In particular, we need to attract a wide variety of project specialists. This includes C++ programmers (on Linux, Mac and Windows), QA (also on all platforms), help/documentation, UI/UCD, translation/globalization, accessibility, install, etc. Please keep your eyes open for an announcement from Apache in the next week or two, saying that the OpenOffice incubator project has been set up and is ready to accept members.
(I know that OpenOffice.org prided itself on a strong marketing committee as well. I think this is important, but it is not clear to me yet how that fits into an Apache project. Certainly this aspect is more critical to an end-user facing project like OpenOffice than it would be to a developer tool. Maybe someone out there in Apache-land will be able to offer some suggestions on how best to integrate this function into an Apache project?)
An extraordinarily cool thing to look forward to, once Apache OpenOffice graduates to be a top-level project (TLP), is that we will be able to sponsor other incubation proposals that would be a good fit for OpenOffice.
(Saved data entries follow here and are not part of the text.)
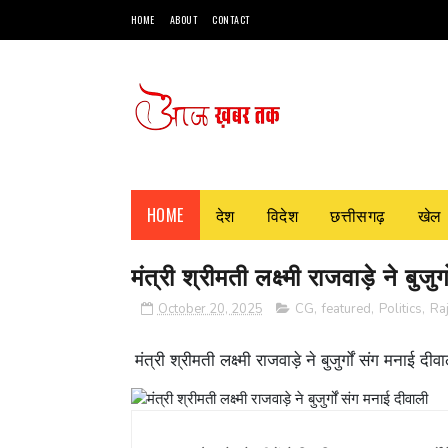
HOME
ABOUT
CONTACT
HOME
देश
विदेश
छत्तीसगढ़
खेल
मंत्री श्रीमती लक्ष्मी राजवाड़े ने बुजुर
October 20, 2025
CG
,
featured
,
Politics
,
Ra
मंत्री श्रीमती लक्ष्मी राजवाड़े ने बुजुर्गों संग मनाई दीव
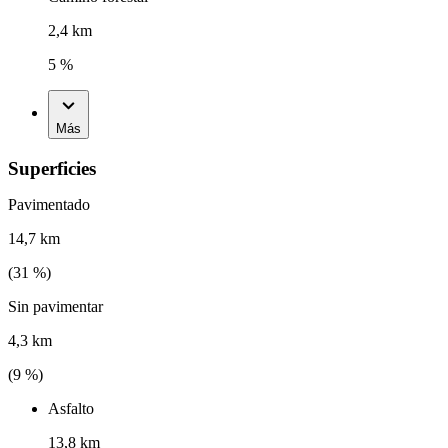
2,4 km
5 %
Más
Superficies
Pavimentado
14,7 km
(
31
%)
Sin pavimentar
4,3 km
(
9
%)
Asfalto
13,8 km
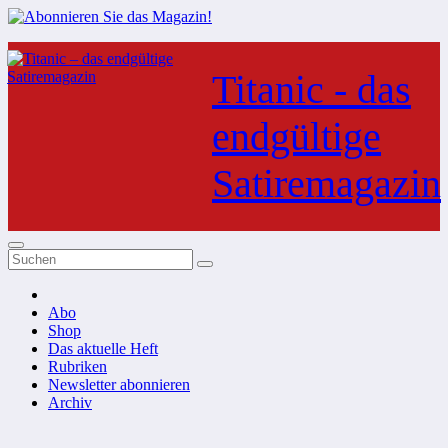
Zum
Inhalt
Titanic - das
springen
endgültige
Satiremagazin
Abo
Shop
Das aktuelle Heft
Rubriken
Newsletter abonnieren
Archiv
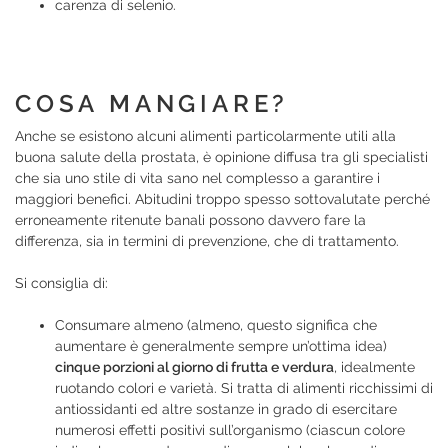
carenza di selenio.
COSA MANGIARE?
Anche se esistono alcuni alimenti particolarmente utili alla
buona salute della prostata, è opinione diffusa tra gli specialisti
che sia uno stile di vita sano nel complesso a garantire i
maggiori benefici. Abitudini troppo spesso sottovalutate perché
erroneamente ritenute banali possono davvero fare la
differenza, sia in termini di prevenzione, che di trattamento.
Si consiglia di:
Consumare almeno (almeno, questo significa che
aumentare è generalmente sempre un’ottima idea)
cinque porzioni al giorno di frutta e verdura
, idealmente
ruotando colori e varietà. Si tratta di alimenti ricchissimi di
antiossidanti ed altre sostanze in grado di esercitare
numerosi effetti positivi sull’organismo (ciascun colore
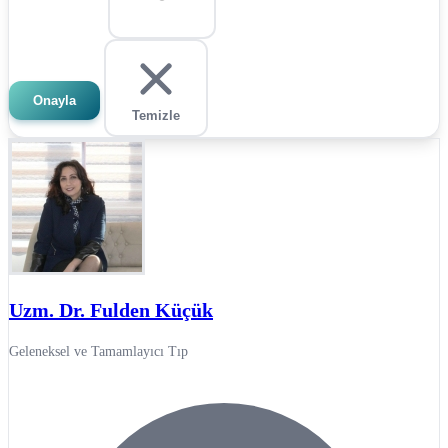
Onayla
Temizle
Uzm. Dr. Fulden Küçük
Geleneksel ve Tamamlayıcı Tıp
So other components, plugins, toolkits, modules, even entire complementary productivity applications, could be brought into the project, via the incubation process, to help enhance the OpenOffice application suite. Imagine having a mind maps editor? Or a project planning tool? Or a standalone outliner? Or smaller, lighter, component-based editors? All these things — and more — are possible.
I have a vision of a free, high quality productivity suite, one based on open standards and open source, one that doesn’t treat the web and mobile and tablet form factors as a design afterthought, one that has a strong extensibility and programmability model that makes it the preferred platform for innovation, one that has a dedicated community of supporters. I’ll need your help to get there.